One of my favorite parts of the book is when Bernadette shares her story of growing up in Dublin, the storytelling capital of the world. Bernadette describes how her little brother Johnny never greeted her by saying “hello” or “how are you?” The only question Johnny ever asked was, “what’s the story?” This is a common way to greet people in Ireland. It’s an open ended question that asks people to tell everything that’s important right now. Many great stories flowed from that simple greeting.

Difference thinking is more than the ability to connect the dots, though. It’s about seeing the truth, recognizing the opportunity in that truth and then acting on it. It isn’t the person with the best idea who wins; it’s the person who has the greatest understanding of what really matters to people.

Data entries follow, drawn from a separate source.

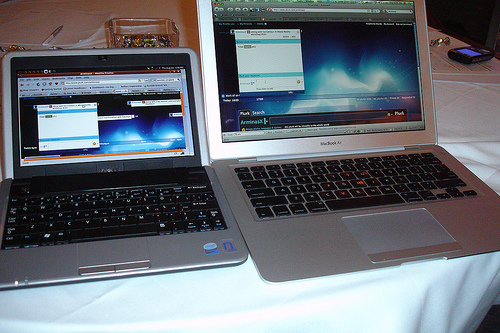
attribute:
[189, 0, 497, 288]
laptop — grey 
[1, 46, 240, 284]
laptop — grey , smaller 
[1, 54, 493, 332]
cloth — WHITE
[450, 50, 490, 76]
phone — LIT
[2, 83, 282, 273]
laptop — SMALL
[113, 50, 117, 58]
bowl — SQUARE, GLAss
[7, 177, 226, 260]
keyboard — BLACK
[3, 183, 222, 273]
keyboard — BLACK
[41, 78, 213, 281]
keyboard — BLACK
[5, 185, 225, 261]
keyboard — BLACK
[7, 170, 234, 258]
keyboard — BLACK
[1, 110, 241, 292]
keyboard — BLACK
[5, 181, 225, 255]
keyboard — BLACK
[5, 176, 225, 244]
keyboard — BLACK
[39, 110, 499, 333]
tablecloth — WHITE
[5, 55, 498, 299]
laptops — ON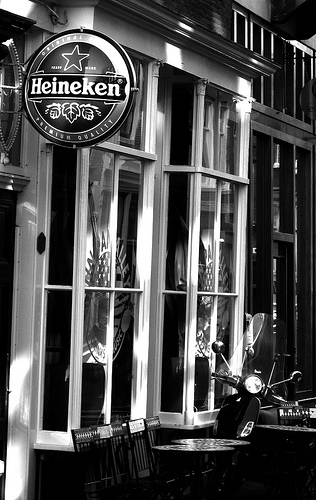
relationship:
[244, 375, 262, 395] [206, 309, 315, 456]
headlight on bike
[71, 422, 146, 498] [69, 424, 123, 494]
seat has back rest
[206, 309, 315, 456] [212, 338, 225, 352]
bike has mirror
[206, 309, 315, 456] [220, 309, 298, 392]
bike has windshield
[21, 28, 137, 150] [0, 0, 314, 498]
sign in front of restaurant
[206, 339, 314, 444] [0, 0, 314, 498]
bike in front of restaurant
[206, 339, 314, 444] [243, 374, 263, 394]
bike has headlight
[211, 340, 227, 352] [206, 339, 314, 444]
mirror on bike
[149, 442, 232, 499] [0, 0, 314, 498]
table in front of restaurant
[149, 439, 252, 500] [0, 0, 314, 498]
table in front of restaurant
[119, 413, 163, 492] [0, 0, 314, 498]
chair in front of restaurant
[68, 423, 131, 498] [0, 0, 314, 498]
chair in front of restaurant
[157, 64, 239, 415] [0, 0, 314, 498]
window in front of restaurant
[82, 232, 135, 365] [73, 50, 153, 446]
logo in front of window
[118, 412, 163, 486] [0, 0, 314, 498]
chair back in front of restaurant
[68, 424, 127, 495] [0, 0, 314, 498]
chair back in front of restaurant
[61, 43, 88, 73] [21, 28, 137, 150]
star on sign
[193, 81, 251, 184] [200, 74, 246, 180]
trim on window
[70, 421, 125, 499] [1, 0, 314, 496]
chair outside building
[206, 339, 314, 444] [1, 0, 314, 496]
bike leaning against building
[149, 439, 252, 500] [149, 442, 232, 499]
table next to table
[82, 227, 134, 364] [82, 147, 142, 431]
logo in pane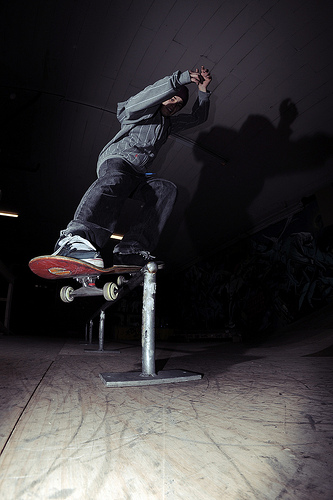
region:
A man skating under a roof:
[90, 69, 180, 292]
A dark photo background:
[262, 283, 329, 359]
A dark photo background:
[255, 158, 313, 229]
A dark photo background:
[0, 212, 38, 292]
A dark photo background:
[200, 122, 296, 207]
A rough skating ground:
[214, 409, 330, 477]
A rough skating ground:
[206, 334, 329, 401]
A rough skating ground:
[9, 420, 155, 488]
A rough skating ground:
[7, 332, 88, 409]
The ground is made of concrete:
[53, 406, 286, 487]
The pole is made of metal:
[135, 272, 174, 376]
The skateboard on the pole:
[24, 248, 147, 316]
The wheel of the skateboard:
[54, 277, 122, 305]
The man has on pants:
[63, 156, 180, 254]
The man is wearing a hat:
[169, 82, 191, 108]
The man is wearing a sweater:
[93, 73, 214, 177]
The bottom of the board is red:
[26, 251, 143, 284]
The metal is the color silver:
[140, 258, 160, 377]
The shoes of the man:
[46, 220, 171, 278]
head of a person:
[150, 72, 193, 126]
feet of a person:
[48, 233, 104, 270]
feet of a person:
[108, 244, 169, 268]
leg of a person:
[71, 175, 115, 253]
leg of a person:
[135, 198, 176, 245]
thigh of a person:
[94, 156, 134, 201]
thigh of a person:
[137, 169, 173, 199]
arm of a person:
[120, 68, 169, 105]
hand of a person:
[180, 62, 206, 91]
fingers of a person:
[199, 64, 216, 76]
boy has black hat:
[158, 67, 183, 106]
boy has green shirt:
[105, 90, 187, 163]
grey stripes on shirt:
[105, 91, 185, 161]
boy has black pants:
[95, 155, 175, 243]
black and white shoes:
[23, 232, 109, 270]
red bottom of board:
[18, 258, 145, 279]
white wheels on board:
[56, 281, 120, 304]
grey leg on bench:
[125, 254, 180, 381]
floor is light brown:
[141, 402, 279, 496]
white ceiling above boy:
[204, 2, 276, 125]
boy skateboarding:
[50, 65, 208, 302]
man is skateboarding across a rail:
[26, 254, 230, 383]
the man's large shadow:
[185, 98, 328, 272]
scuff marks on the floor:
[0, 329, 324, 490]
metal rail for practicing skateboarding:
[75, 257, 200, 379]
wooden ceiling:
[3, 2, 306, 257]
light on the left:
[0, 202, 16, 221]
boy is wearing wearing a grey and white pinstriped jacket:
[101, 53, 210, 160]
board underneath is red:
[26, 258, 123, 294]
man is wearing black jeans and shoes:
[61, 156, 176, 269]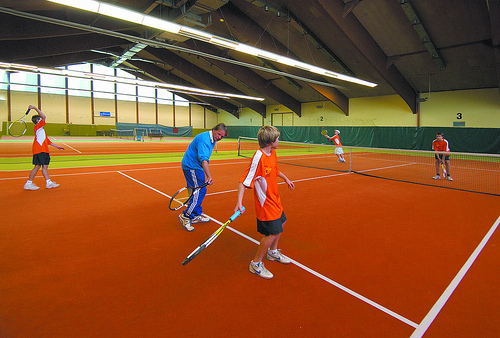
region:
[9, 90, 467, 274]
people playing tennis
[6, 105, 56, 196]
person has tennis racket behind their head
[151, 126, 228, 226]
person in blue outfit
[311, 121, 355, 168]
player is swinging st the ball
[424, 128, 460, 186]
person is slightly bent over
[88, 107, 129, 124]
blue sign on wall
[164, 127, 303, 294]
two people with tennis rackets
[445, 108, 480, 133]
number 3 on the wall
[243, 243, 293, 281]
white tennis shoes with blue nike emblem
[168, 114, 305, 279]
both players are in the swing motion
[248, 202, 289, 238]
THE KID IS WEARING BLACK SHORTS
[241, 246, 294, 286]
THE KID IS WEARING WHITE SHOES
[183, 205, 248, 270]
THE KID IS HOLDING A RACKET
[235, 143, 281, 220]
THE KID IS WEARING AN ORANGE SHIRT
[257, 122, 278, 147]
THE KID HAS BLONDE HAIR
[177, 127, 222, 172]
THE MAN IS WEARING A BLUE SHIRT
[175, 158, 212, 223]
THE MAN IS WEARING BLUE PANTS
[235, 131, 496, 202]
THIS IS A TENNIS NET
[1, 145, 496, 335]
THE COURT IS ORANGE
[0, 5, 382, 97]
THE LIGHTS ARE LONG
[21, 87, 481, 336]
a group of people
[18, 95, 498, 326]
a group of people stanidng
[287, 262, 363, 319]
a white line in the floor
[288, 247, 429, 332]
a white line in the grond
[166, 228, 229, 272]
a bat in the floor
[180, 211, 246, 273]
a tennis bat by boy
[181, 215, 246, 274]
a boy holding bat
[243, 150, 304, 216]
a boy wearing shirt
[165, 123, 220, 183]
a man wearing blue shirt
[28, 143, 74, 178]
a girl wearing shorts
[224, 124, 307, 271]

The Difference Model outlined in the book flips product development on its head. Instead of starting with the idea, it begins with an examination of people’s current reality and explores what’s possible in a world where the problems and desires of those people are solved and met. A fundamental premise of the difference model is empathizing with your customer and asking questions to better understand your customer.

The Difference Model is consists of the following elements:

  • Principles – What’s the truth about us, the industry, the market and the people we want to serve.
  • Purpose – Why do we exist?
  • People – Who are the people we want to serve? What do they value? What’s their current reality?
  • Personal – How can we change how people feel?
  • Perception – What do people believe about you? What would you like them to believe about you?
  • Product – What do people really want?

Difference cites examples of many brands who have taken this approach to solving customers needs. Examples include Apple, Uber, By the Way Bakery, Warby Parker, Airbnb and The Rubix Cube.

Bernadette has created a Difference Map to help guide you through the process. You can download the map at Difference.is. It is a wonderful tool for planning innovation.

Read Difference and experience a new way of thinking about marketing.